The Hilbert basis theorem implies which of the following?
AEvery ideal in k[x₁, ..., xₙ] is principal (generated by one element)
BEvery ideal in k[x₁, ..., xₙ] is finitely generated
CEvery ideal in k[x₁, x₂, ...] (infinitely many variables) is finitely generated
DEvery polynomial ring over any ring is Noetherian
The Hilbert basis theorem says R Noetherian implies R[x] Noetherian. Since a field k is Noetherian, k[x₁] is Noetherian, then k[x₁, x₂] = k[x₁][x₂] is Noetherian, and by induction k[x₁, ..., xₙ] is Noetherian — meaning every ideal is finitely generated. Not every ideal is principal (the ideal (x, y) in k[x, y] requires two generators). The ring k[x₁, x₂, ...] of infinitely many variables is not Noetherian. And polynomial rings over non-Noetherian rings need not be Noetherian.
Question 2 Multiple Choice
Hilbert originally proved his basis theorem in the context of invariant theory. A professor states that the theorem was initially controversial because it was a pure existence result. Why?

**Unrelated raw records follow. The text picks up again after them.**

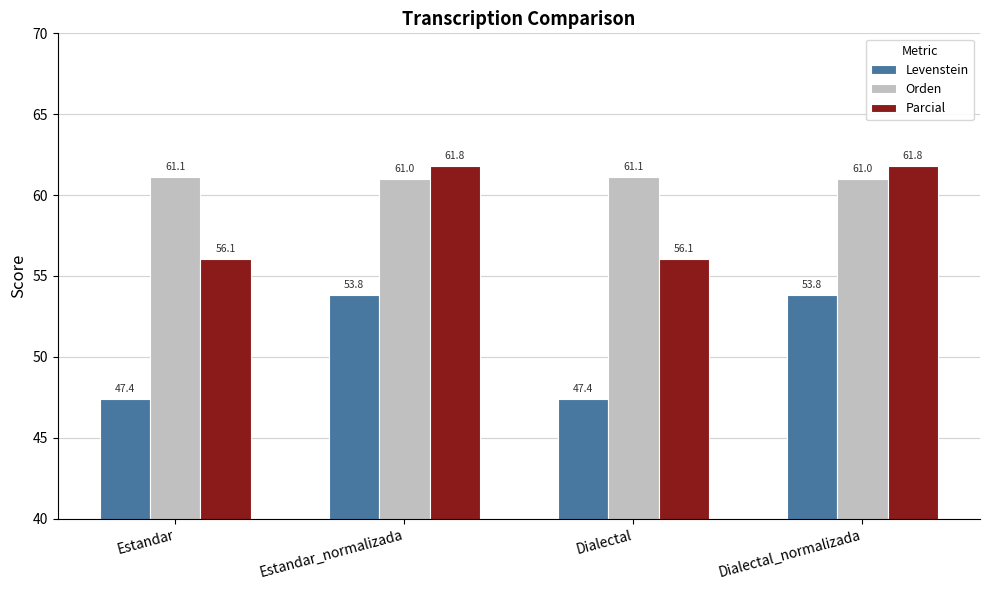

List the series in order of their overall mean, lowest first.

Levenstein, Parcial, Orden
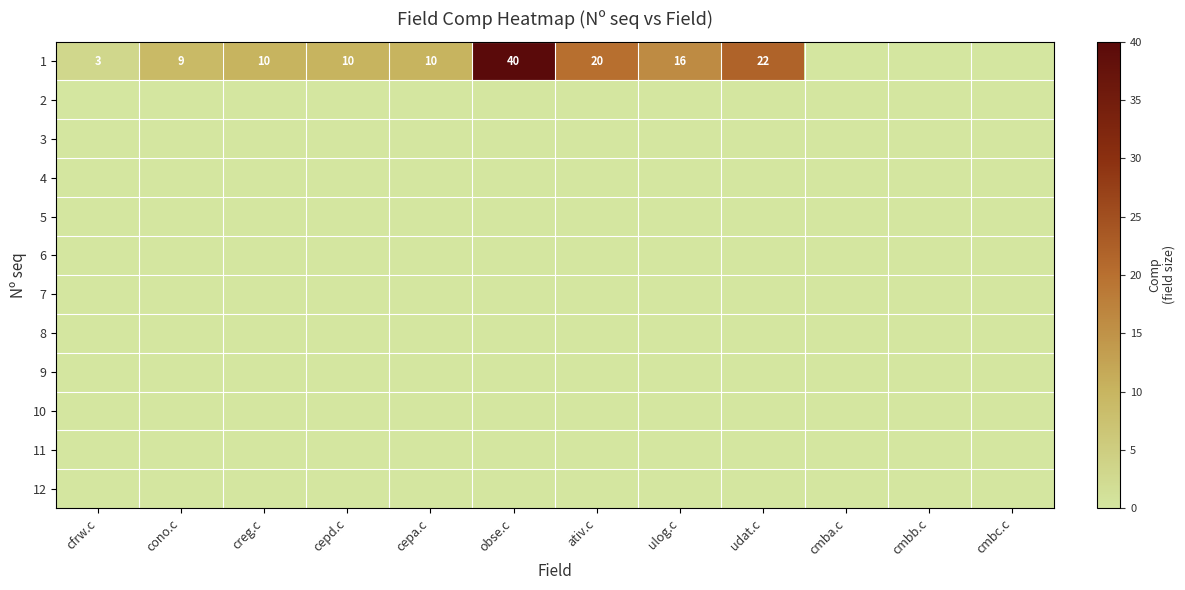

Which series has the widest spread of values?

1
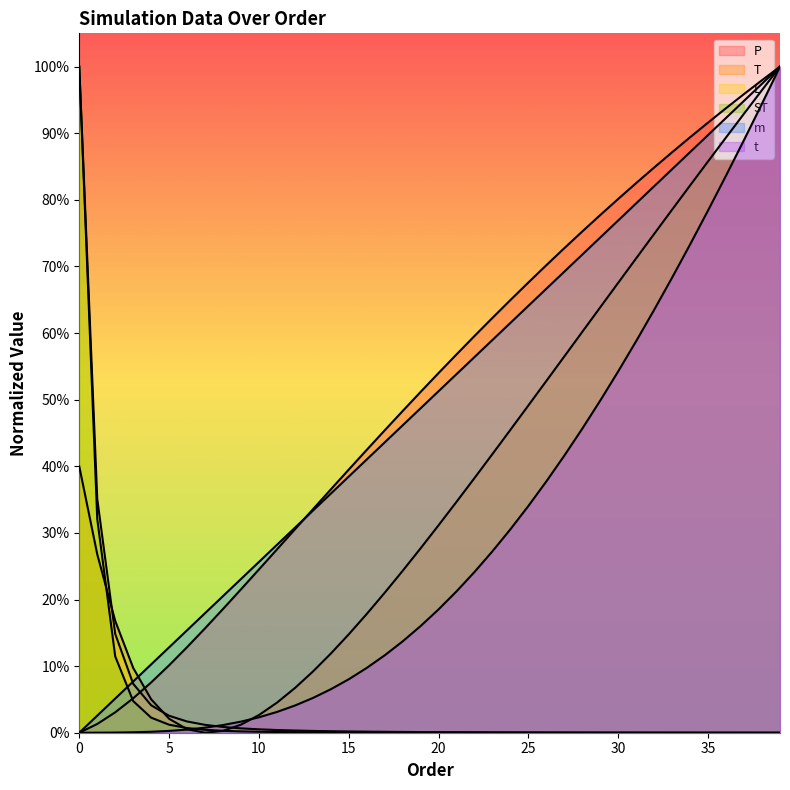

Between which two adjacent categories do m and T first intersect?

3 and 4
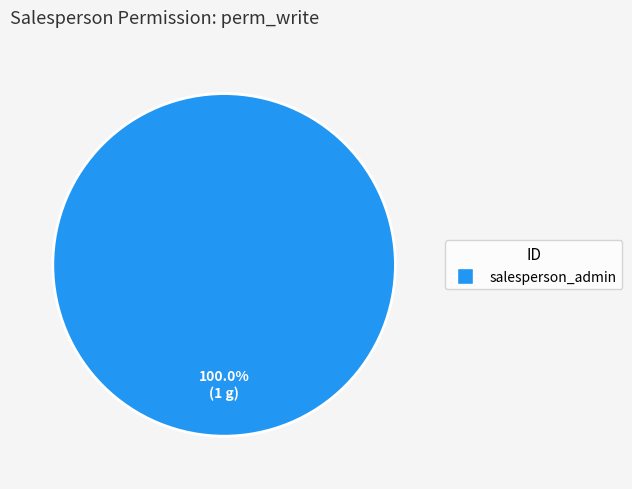

Is there a majority slice in this chart?

Yes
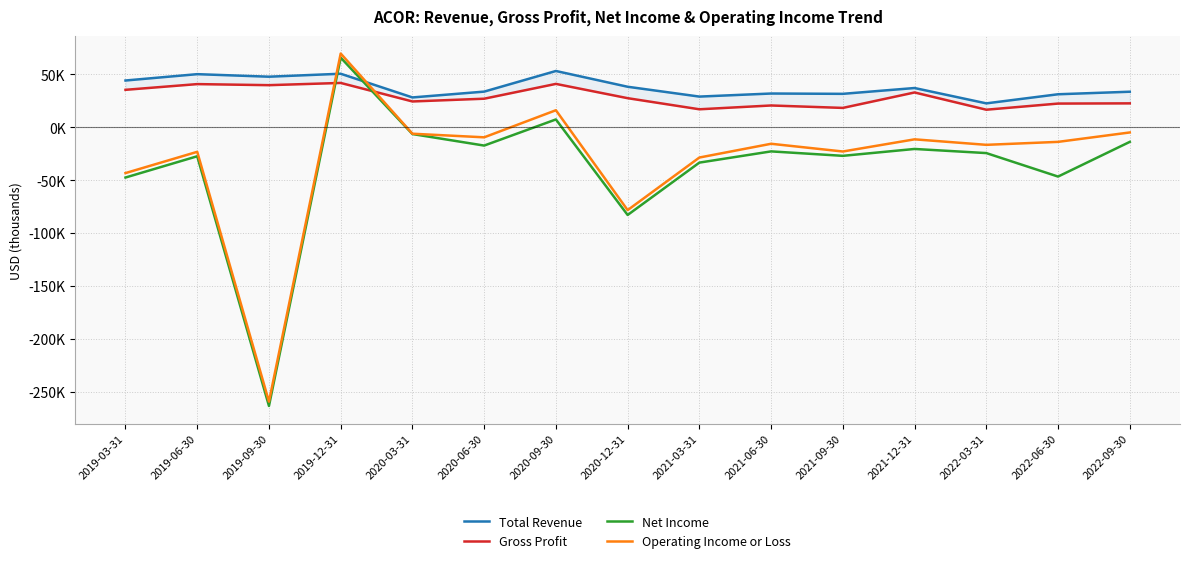

True or false: Total Revenue has a value of 10147 at 2022-03-31.

False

AIt used the axiom of choice, which was not yet accepted
BThe proof shows that a finite generating set must exist (via contradiction using the ACC) without constructing specific generators
CIt contradicted known results about polynomial rings
DIt only applied to fields of characteristic zero
Hilbert's 1890 proof used an ascending chain / maximal ideal argument to show that every ideal in a polynomial ring is finitely generated, without exhibiting the generators. Gordan famously protested that 'this is not mathematics, it is theology.' The non-constructive nature was philosophically jarring at the time. Constructive versions (via Gröbner bases, developed much later) eventually provided explicit algorithms, but the original theorem's power lies precisely in its generality — it works regardless of whether you can compute the generators.
Question 3 True / False
If R is Noetherian, then R[x₁, ..., xₙ] is Noetherian for every finite n.
TTrue
FFalse
Answer: True
This is the iterated form of the Hilbert basis theorem. Since R is Noetherian, R[x₁] is Noetherian by the theorem. Then R[x₁][x₂] = R[x₁, x₂] is Noetherian by applying the theorem again. Inducting on n, R[x₁, ..., xₙ] is Noetherian for every finite n. The key word is 'finite' — the theorem does not extend to infinitely many variables.
Question 4 True / False
The converse of the Hilbert basis theorem holds: if R[x] is Noetherian, then R is Noetherian.
TTrue
FFalse
Answer: True
If R[x] is Noetherian, then every ideal of R[x] is finitely generated. Given any ideal I of R, the extended ideal I·R[x] (generated by I inside R[x]) is finitely generated; contracting back to R shows I is finitely generated. More directly: R is a quotient of R[x] (via x ↦ 0), and quotients of Noetherian rings are Noetherian. So the Hilbert basis theorem is actually an 'if and only if': R[x] is Noetherian ⟺ R is Noetherian.
Question 5 Short Answer
Outline the key steps of the proof that R Noetherian implies R[x] Noetherian.
Think about your answer, then reveal below.
Model answer: Let I be an ideal of R[x]. For each degree d, collect the leading coefficients of all degree-d polynomials in I into a set Lₐ ⊆ R. The sets L₀ ⊆ L₁ ⊆ ··· form an ascending chain of ideals in R. Since R is Noetherian, this chain stabilizes at some degree N, and each Lₐ is finitely generated. Choose polynomials in I whose leading coefficients generate each Lₐ for d ≤ N. Given any f ∈ I, use these polynomials to reduce f's leading coefficient to zero (degree ≥ N) or to reduce its degree (degree < N). The process terminates, showing f is in the ideal generated by the chosen finite set.
The proof works by reducing the problem from R[x] to R: the Noetherian property of R controls the leading coefficients, which is enough to control all of R[x]. This 'leading coefficient' strategy is the ancestor of Gröbner basis theory, where the same idea is systematized for computational purposes.